Twenty years ago, Bobkov, Houdr\'e, and the last author introduced a Poincar\'e-type functional graph parameter, $\lambda_\infty(G)$, of a graph $G$, and related it to the {\em vertex expansion} of $G$ via a Cheeger-type inequality. This is analogous to the Cheeger-type inequality relating the spectral gap, $\lambda_2(G)$, of the graph to its {\em edge expansion}. While $\lambda_2$ can be computed efficiently, the computational complexity of $\lambda_\infty$ has remained an open question. Following the work of the second author with Raghavendra and Vempala, wherein the complexity of $\lambda_\infty$ was related to the so-called Small-Set Expansion (SSE) problem, it has been believed that computing $\lambda_\infty$ is a hard problem. We settle this question by proving that computing $\lambda_\infty$ is indeed NP-hard. Additionally, we use our techniques to prove NP-hardness of computing the spread constant (of a graph), a geometric measure introduced by Alon, Boppana, and Spencer, in the context of deriving an asymptotic isoperimetric inequality on cartesian products of graphs.
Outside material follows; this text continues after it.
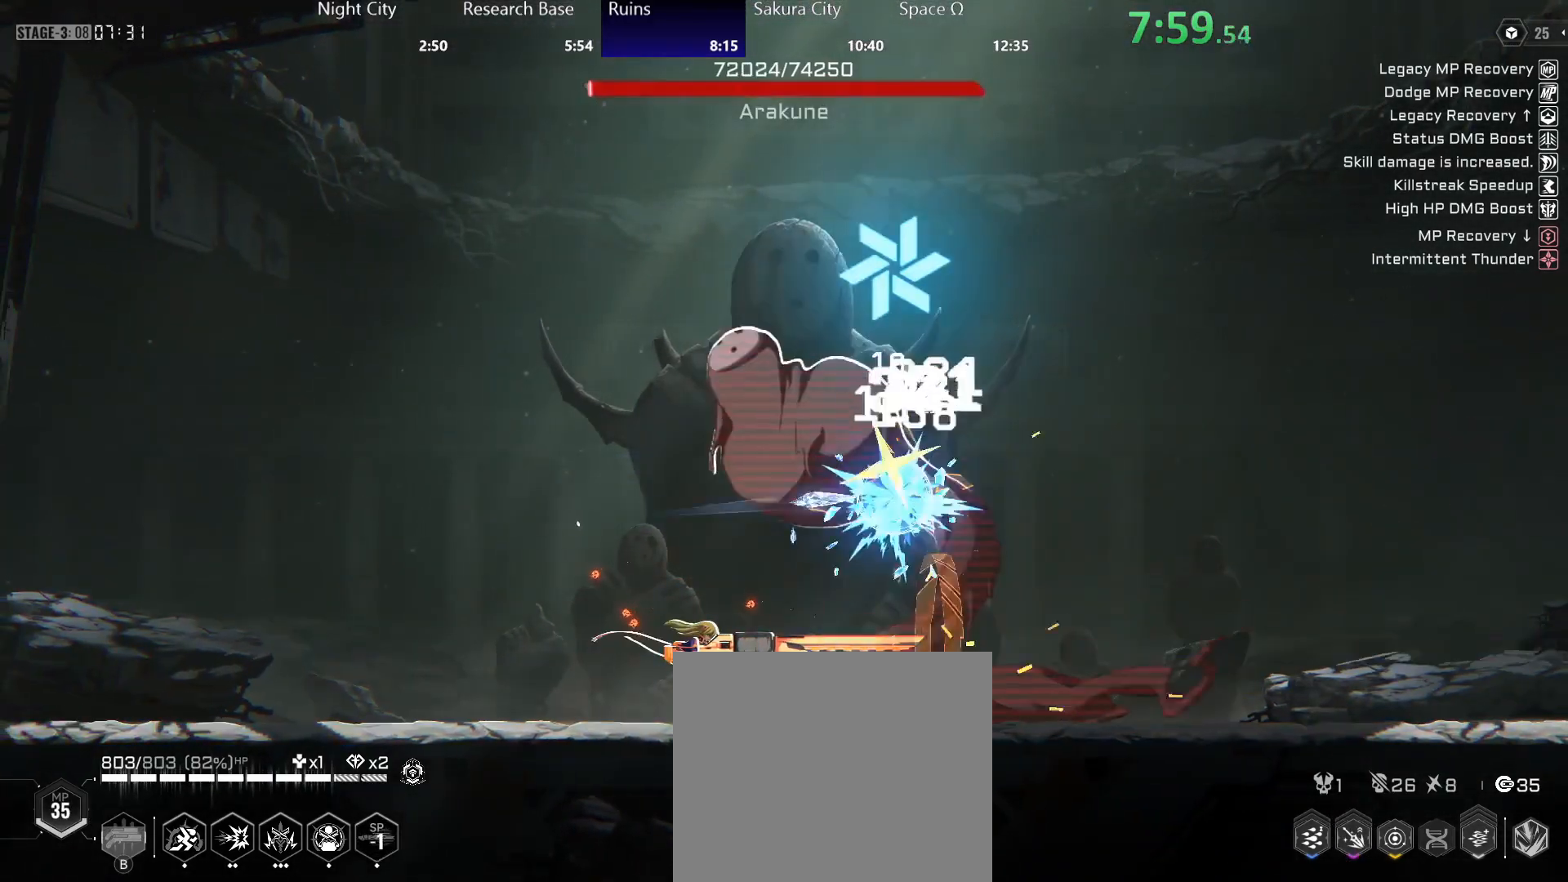
{"buttons": ["R2"], "left_stick": "right", "right_stick": "center", "events": [[133, "left_stick", "right"], [467, "B", "up"], [467, "R2", "down"]]}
We complement our hardness results by providing approximation schemes for computing $\lambda_\infty$ and the spread constant of star graphs, and investigate constant approximability for weighted trees. Finally, we provide improved approximation results for the maximum variance embedding problem for general graphs, by replacing the optimal orthogonal projection (PCA) with a randomized projection approach.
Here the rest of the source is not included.